No One Wants to Probate – Now What?
A few days ago a situation came to this author’s attention regarding an unusual problem. A parent had died leaving a Will that devised property to the parent’s children. The Will also named one of the children as personal representative. The problem was that the nominated personal representative did not want to serve as personal representative or probate the estate. Why, you ask? Because the nominated personal representative had already received their bequest and saw no reason to probate the parent’s estate for the other named beneficiaries. Moreover, some of the estates property that was devised to the other children was in the hands of third parties that refused to surrender it to the named beneficiary. So what remedies are available to a beneficiary of an estate who is faced with this scenario?
Florida law provides solutions for the appointment of an individual (or entity) to manage an estate when no personal representative is serving. Florida law also gives powers to such person to demand the return of assets removed from an estate. Florida law further provides a means to sue for the value of property that has been converted by a third party (or other beneficiaries) along with damages caused to a decedent’s estate. The only problem is that someone needs to champion the recovery of an estate’s assets or at least sue for the value of the removed property. If the nominated personal representative of a decedent’s Will is unwilling to perform that task or cannot be located then someone needs to step in a take control, otherwise estate assets may be lost forever.
In those situations where there is a likelihood that an estate’s property is in danger of being wasted, destroyed, or removed beyond the jurisdiction of the Court, a person can be appointed by the probate Court to act in the place of a nominated personal representative when no letters of administration have been issued. These persons are called Curators. The Court can give a Curator the same powers as a personal representative or limit such powers to fit the need in the protection of a decedent’s estate. In most situations, the purpose of appointing a Curator is to protect an estate’s assets from being removed and liquidated before a nominated personal representative has received their letters of administration. This often occurs when a Will’s nominated personal representative cannot immediately be found or is avoiding appointment (e.g. being out of the country on vacation or service member serving in a foreign country).

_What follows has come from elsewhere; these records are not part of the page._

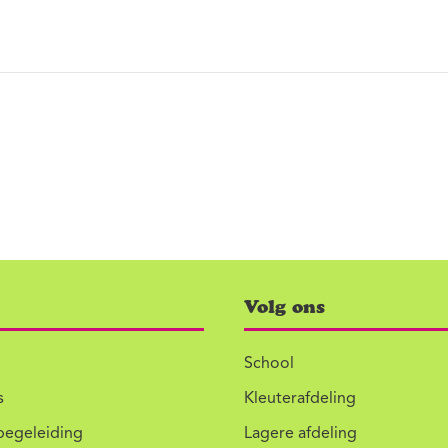
Volg ons
School
s
Kleuterafdeling
begeleiding
Lagere afdeling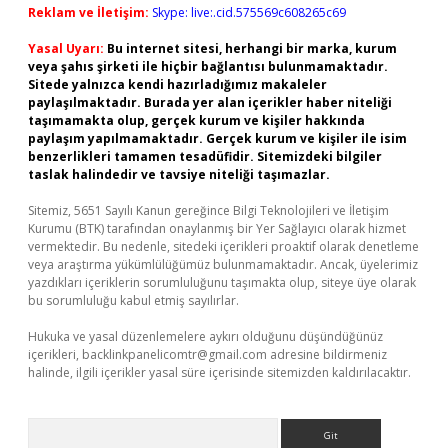
Reklam ve İletişim:
Skype: live:.cid.575569c608265c69
Yasal Uyarı:
Bu internet sitesi, herhangi bir marka, kurum
veya şahıs şirketi ile hiçbir bağlantısı bulunmamaktadır.
Sitede yalnızca kendi hazırladığımız makaleler
paylaşılmaktadır. Burada yer alan içerikler haber niteliği
taşımamakta olup, gerçek kurum ve kişiler hakkında
paylaşım yapılmamaktadır. Gerçek kurum ve kişiler ile isim
benzerlikleri tamamen tesadüfidir. Sitemizdeki bilgiler
taslak halindedir ve tavsiye niteliği taşımazlar.
Sitemiz, 5651 Sayılı Kanun gereğince Bilgi Teknolojileri ve İletişim
Kurumu (BTK) tarafından onaylanmış bir Yer Sağlayıcı olarak hizmet
vermektedir. Bu nedenle, sitedeki içerikleri proaktif olarak denetleme
veya araştırma yükümlülüğümüz bulunmamaktadır. Ancak, üyelerimiz
yazdıkları içeriklerin sorumluluğunu taşımakta olup, siteye üye olarak
bu sorumluluğu kabul etmiş sayılırlar.
Hukuka ve yasal düzenlemelere aykırı olduğunu düşündüğünüz
içerikleri,
backlinkpanelicomtr@gmail.com
adresine bildirmeniz
halinde, ilgili içerikler yasal süre içerisinde sitemizden kaldırılacaktır.
Arama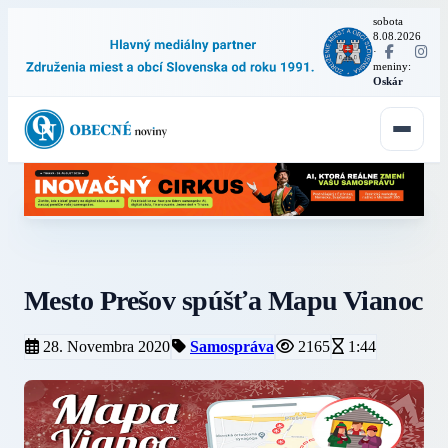
sobota
8.08.2026
·
meniny:
Oskár
Mesto Prešov spúšťa Mapu Vianoc
28. Novembra 2020
Samospráva
2165
1:44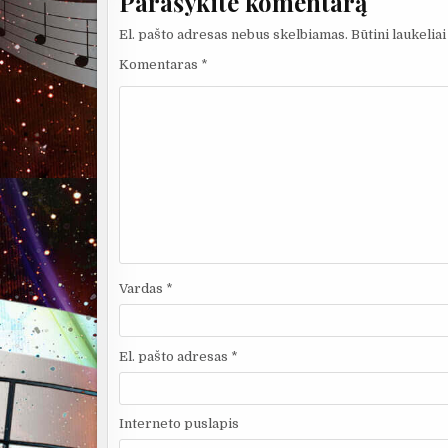
Parašykite komentarą
El. pašto adresas nebus skelbiamas.
Būtini laukelia
Komentaras
*
Vardas
*
El. pašto adresas
*
Interneto puslapis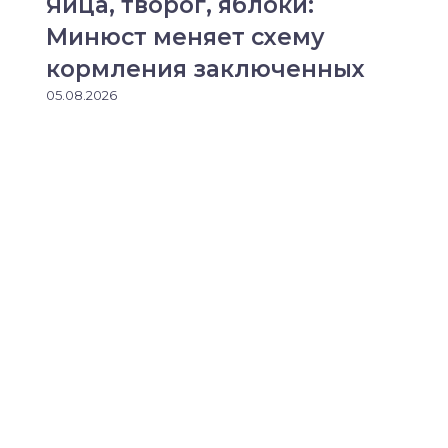
Яйца, творог, яблоки:
Минюст меняет схему
кормления заключенных
05.08.2026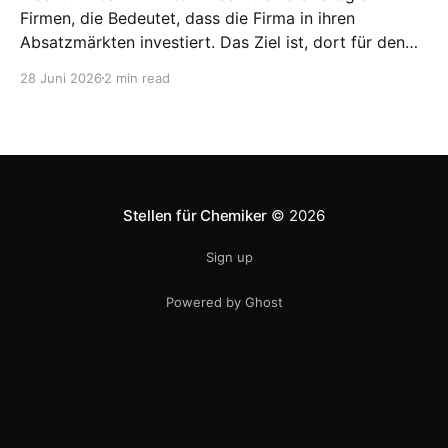
Firmen, die Bedeutet, dass die Firma in ihren
Absatzmärkten investiert. Das Ziel ist, dort für den
lokalen Markt zu produzieren, aber auch zu
28 Juni 2026
2 min read
entwickeln. Diese Strategie ist von Toyota bekannt,
das gezwungenermaßen früh in den USA
Fertigungswerke aufbauen musste. 1981
Stellen für Chemiker
© 2026
Sign up
Powered by Ghost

Prior to a Curator being appointed, notice is to be served on the person entitled to serve as personal representative. Letters of administration granting a Curator authority to protect and marshal an estate’s assets will not be issued until such notice is served and the time to respond to such notice has passed (usually 20 days from receipt of the notice). However, if there is an immediate danger to an estate’s property being wasted, depleted or lost and if there would be a delay in appointing a Curator because of having to serve notice on a nominated personal representative, the Court can appoint a Curator without having to wait for service of notice. This might occur when an estate’s assets are being destroyed or removed from the decedent’s residence. It could also occur if an estate’s assets have a limited life (e.g. agriculture crops).
In addition, prior to a Court’s issuance of Letters of Administration, the Curator must post a bond. The value of the bond to be posted is determined by the Court. Once the bond is posted, Letters of Administration can be issued to the Curator giving him or her authority to begin administering the estate and marshalling its assets. When marshalling an estate’s assets, the Curator can take possession or control of the decedent’s property, except the decedent’s protected homestead. The Curator can distribute property (other than homestead) to persons presumptively entitled to it unless possession of the property is needed for purposes of administration expenses or payment of creditor claims. However, be aware that during a Curator’s service, he or she is responsible for administering the estate’s assets in conformance with the decedent’s Will and Florida law. As a result, any misappropriation of the estate’s assets by the Curator may lead to him or her being liable for such misappropriation.
With regard to the recovery of property inappropriately removed from a decedent’s estate by a beneficiary or third party; the Curator can issue a request demanding delivery or the return of any property possessed by a beneficiary or third party not entitled to it. Such request can serve as conclusive evidence that the return of such property is necessary for the purposes of administering the estate. In the event a beneficiary or third party resists the return of estate property following a demand made by the Curator, a lawsuit can be filed for such property’s recovery against the beneficiary or third party who has converted it to their own use.
Returning to the problem that was presented by this author in the opening paragraph of this article, the procedural steps to resolving the problem are: 1) File the Will with the Court; 2) Prepare a petition for administration naming a Curator; 3) Serve notice on the person nominated in the decedent’s Will as personal representative that a Curator may be appointed to act as personal representative; 4) In the event the nominated personal representative does not object to a Curator serving, the prospective Curator should request the Court to appoint the petitioner as Curator; 5) Once appointed, begin demanding the return of assets removed from the estate or make a determination that the person possessing such property is entitled to same and such property is not needed for administration purposes (e.g. payment of expenses or creditor claims); and, 6) If such assets demanded are not forthcoming, initiate a lawsuit for the value of the converted assets and damages.
As you can see, the remedy for preserving an estate from misappropriation sounds simple; however, it rarely is. There are always twists or turns that no one can predict, but at least there is a remedy that is available. If you are a beneficiary of an estate or are aware of assets being removed from an estate, consider talking with the attorney of your choice to discuss what can be done to protect those assets from being lost.